[start of TASK INPUT]
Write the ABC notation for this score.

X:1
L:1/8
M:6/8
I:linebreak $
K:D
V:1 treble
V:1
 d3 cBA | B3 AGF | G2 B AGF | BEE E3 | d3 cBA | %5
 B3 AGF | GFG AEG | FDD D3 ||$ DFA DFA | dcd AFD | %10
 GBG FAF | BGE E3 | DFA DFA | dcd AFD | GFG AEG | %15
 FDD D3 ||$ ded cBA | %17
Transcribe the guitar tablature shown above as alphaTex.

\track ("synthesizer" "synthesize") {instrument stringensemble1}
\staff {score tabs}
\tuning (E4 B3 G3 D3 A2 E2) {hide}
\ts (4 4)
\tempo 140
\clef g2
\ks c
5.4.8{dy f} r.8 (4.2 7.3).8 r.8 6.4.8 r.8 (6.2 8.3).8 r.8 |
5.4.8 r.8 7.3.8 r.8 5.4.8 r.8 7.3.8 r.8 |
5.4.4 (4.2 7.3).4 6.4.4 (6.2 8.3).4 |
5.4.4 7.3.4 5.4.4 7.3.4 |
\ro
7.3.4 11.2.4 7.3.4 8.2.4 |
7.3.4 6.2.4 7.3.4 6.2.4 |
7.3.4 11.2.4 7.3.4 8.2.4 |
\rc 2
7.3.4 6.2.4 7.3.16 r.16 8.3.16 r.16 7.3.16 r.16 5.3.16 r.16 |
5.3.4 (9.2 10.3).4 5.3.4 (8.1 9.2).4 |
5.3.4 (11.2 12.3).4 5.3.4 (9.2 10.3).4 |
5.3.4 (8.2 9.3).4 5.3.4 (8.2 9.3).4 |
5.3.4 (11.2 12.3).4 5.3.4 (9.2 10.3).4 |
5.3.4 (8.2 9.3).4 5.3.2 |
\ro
[end of TASK INPUT]
[start of TASK INPUT]
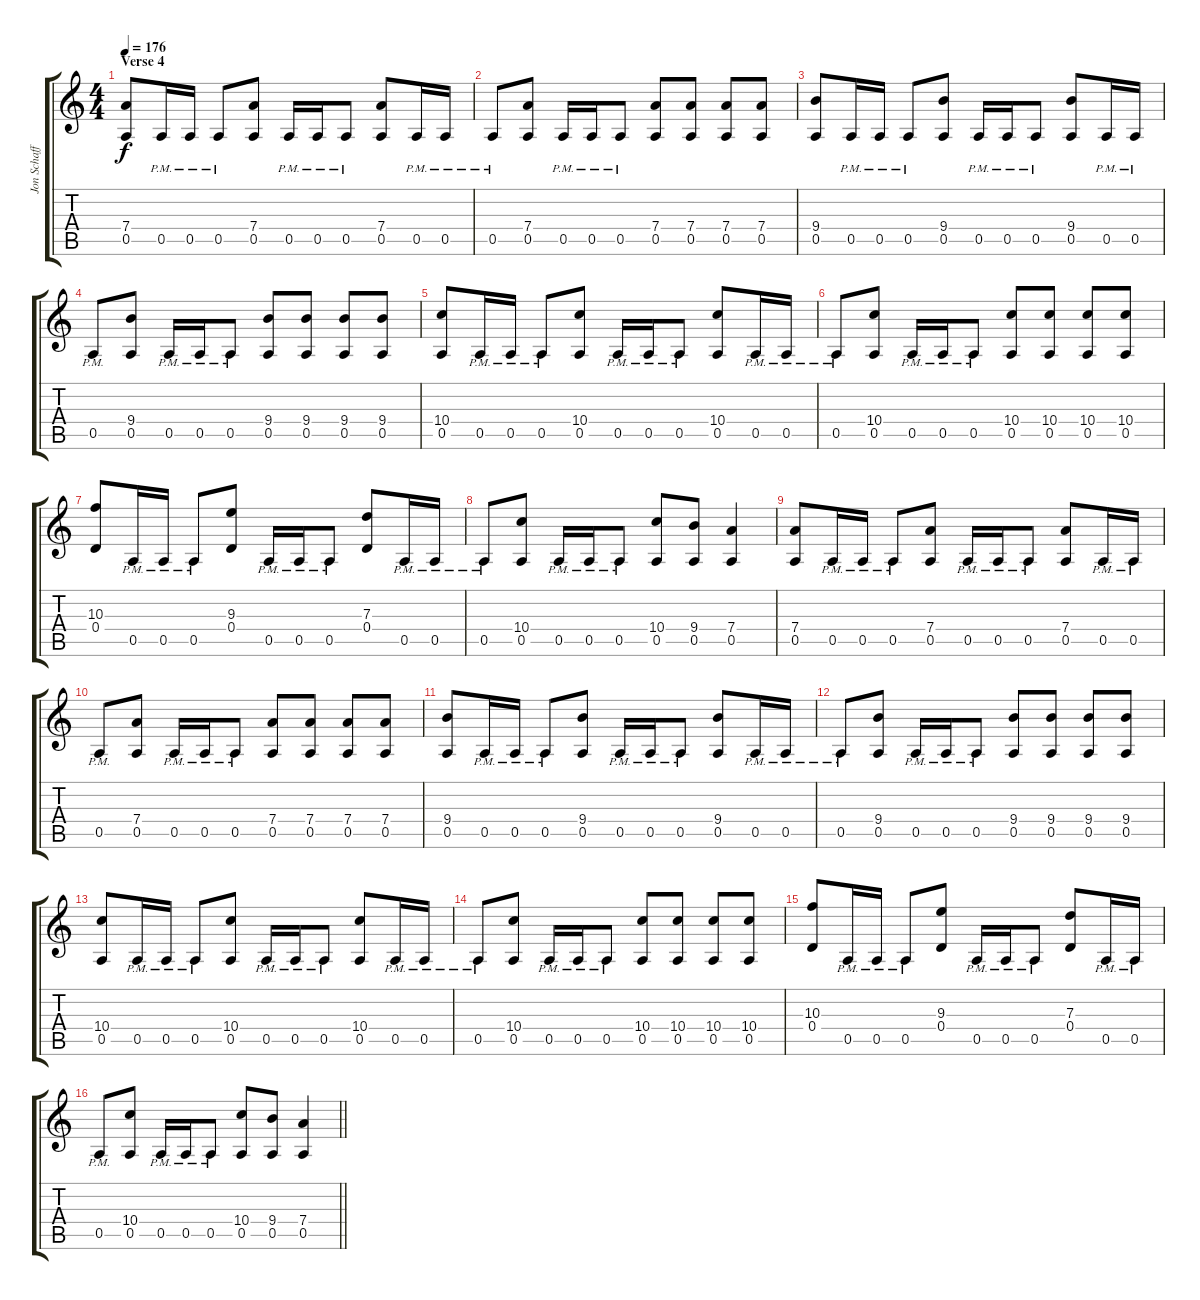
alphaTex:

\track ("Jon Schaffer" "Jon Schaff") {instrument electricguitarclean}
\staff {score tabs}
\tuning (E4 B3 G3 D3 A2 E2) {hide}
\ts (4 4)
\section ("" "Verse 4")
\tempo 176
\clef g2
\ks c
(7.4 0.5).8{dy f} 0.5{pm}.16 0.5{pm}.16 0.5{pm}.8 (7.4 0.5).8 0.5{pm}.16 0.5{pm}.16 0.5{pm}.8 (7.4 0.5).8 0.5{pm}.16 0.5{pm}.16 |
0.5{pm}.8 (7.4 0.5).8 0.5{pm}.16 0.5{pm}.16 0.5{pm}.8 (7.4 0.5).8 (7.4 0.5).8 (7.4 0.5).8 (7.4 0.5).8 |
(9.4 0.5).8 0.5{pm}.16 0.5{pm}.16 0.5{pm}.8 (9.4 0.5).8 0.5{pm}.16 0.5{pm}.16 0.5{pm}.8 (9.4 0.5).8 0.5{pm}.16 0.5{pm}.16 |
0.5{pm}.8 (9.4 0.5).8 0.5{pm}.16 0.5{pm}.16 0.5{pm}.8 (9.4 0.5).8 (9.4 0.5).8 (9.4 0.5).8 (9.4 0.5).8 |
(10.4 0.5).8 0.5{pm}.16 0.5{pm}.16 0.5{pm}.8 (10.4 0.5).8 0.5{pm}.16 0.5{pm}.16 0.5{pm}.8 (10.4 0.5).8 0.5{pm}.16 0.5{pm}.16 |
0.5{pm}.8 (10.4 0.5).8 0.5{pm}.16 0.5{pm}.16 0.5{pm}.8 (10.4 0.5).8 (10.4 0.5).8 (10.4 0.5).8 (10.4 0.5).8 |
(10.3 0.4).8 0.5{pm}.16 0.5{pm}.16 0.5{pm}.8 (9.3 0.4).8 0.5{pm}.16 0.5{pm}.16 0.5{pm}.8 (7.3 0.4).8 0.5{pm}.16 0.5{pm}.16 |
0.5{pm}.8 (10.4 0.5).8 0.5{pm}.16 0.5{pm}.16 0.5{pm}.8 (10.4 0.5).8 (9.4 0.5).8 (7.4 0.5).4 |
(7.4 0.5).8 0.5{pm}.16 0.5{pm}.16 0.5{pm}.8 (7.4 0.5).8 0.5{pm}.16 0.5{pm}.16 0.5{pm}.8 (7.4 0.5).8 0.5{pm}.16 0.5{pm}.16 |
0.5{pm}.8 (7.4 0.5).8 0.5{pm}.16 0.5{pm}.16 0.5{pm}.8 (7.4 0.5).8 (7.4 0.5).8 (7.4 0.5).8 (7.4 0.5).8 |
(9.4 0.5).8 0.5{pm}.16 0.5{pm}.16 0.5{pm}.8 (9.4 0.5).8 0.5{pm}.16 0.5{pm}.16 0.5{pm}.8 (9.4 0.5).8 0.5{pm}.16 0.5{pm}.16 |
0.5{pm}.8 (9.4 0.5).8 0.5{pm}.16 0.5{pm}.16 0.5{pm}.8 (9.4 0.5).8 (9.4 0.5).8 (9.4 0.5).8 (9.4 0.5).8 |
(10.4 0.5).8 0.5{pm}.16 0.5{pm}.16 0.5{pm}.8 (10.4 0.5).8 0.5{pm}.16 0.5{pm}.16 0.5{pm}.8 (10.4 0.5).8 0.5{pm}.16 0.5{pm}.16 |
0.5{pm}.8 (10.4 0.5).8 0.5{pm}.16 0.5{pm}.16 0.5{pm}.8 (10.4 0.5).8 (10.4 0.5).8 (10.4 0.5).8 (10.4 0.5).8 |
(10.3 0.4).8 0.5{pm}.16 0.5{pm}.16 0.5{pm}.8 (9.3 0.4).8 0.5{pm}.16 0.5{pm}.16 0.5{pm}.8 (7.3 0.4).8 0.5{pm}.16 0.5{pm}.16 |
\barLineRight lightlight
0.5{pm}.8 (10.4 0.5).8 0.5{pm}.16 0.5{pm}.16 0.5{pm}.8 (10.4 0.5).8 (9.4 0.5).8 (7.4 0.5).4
[end of TASK INPUT]
GOAL OF THE EXERCISE: From the rows above, pull out every line that contains the string "alphaTex". Upper and lower case must match.

WRITTEN ANSWER:
Transcribe the guitar tablature shown above as alphaTex.
alphaTex:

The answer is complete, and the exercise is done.